## [Exercise goal]
Repeat the records given below in full, with no changes.

Items listed in a dataset:
- Opening Delimiter -

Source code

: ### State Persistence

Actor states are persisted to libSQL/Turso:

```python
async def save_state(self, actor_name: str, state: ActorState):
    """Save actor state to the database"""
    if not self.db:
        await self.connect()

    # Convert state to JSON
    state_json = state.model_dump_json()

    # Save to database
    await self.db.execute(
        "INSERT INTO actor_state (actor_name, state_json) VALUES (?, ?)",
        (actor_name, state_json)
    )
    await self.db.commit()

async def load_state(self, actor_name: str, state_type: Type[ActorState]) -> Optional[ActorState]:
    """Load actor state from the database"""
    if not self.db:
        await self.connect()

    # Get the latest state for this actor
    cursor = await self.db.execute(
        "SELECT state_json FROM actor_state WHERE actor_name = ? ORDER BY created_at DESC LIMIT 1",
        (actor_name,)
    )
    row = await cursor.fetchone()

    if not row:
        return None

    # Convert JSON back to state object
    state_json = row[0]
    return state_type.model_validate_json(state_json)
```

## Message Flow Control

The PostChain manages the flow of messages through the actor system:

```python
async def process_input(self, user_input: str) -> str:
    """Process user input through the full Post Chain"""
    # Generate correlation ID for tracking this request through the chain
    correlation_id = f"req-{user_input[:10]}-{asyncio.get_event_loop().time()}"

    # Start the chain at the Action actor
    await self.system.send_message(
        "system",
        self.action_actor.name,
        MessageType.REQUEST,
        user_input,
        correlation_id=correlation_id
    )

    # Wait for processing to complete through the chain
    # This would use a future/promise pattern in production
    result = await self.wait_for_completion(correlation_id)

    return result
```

- Closing Delimiter -

## [Solution for this problem]
Source code

: ### State Persistence

Actor states are persisted to libSQL/Turso:

```python
async def save_state(self, actor_name: str, state: ActorState):
    """Save actor state to the database"""
    if not self.db:
        await self.connect()

    # Convert state to JSON
    state_json = state.model_dump_json()

    # Save to database
    await self.db.execute(
        "INSERT INTO actor_state (actor_name, state_json) VALUES (?, ?)",
        (actor_name, state_json)
    )
    await self.db.commit()

async def load_state(self, actor_name: str, state_type: Type[ActorState]) -> Optional[ActorState]:
    """Load actor state from the database"""
    if not self.db:
        await self.connect()

    # Get the latest state for this actor
    cursor = await self.db.execute(
        "SELECT state_json FROM actor_state WHERE actor_name = ? ORDER BY created_at DESC LIMIT 1",
        (actor_name,)
    )
    row = await cursor.fetchone()

    if not row:
        return None

    # Convert JSON back to state object
    state_json = row[0]
    return state_type.model_validate_json(state_json)
```

## Message Flow Control

The PostChain manages the flow of messages through the actor system:

```python
async def process_input(self, user_input: str) -> str:
    """Process user input through the full Post Chain"""
    # Generate correlation ID for tracking this request through the chain
    correlation_id = f"req-{user_input[:10]}-{asyncio.get_event_loop().time()}"

    # Start the chain at the Action actor
    await self.system.send_message(
        "system",
        self.action_actor.name,
        MessageType.REQUEST,
        user_input,
        correlation_id=correlation_id
    )

    # Wait for processing to complete through the chain
    # This would use a future/promise pattern in production
    result = await self.wait_for_completion(correlation_id)

    return result
```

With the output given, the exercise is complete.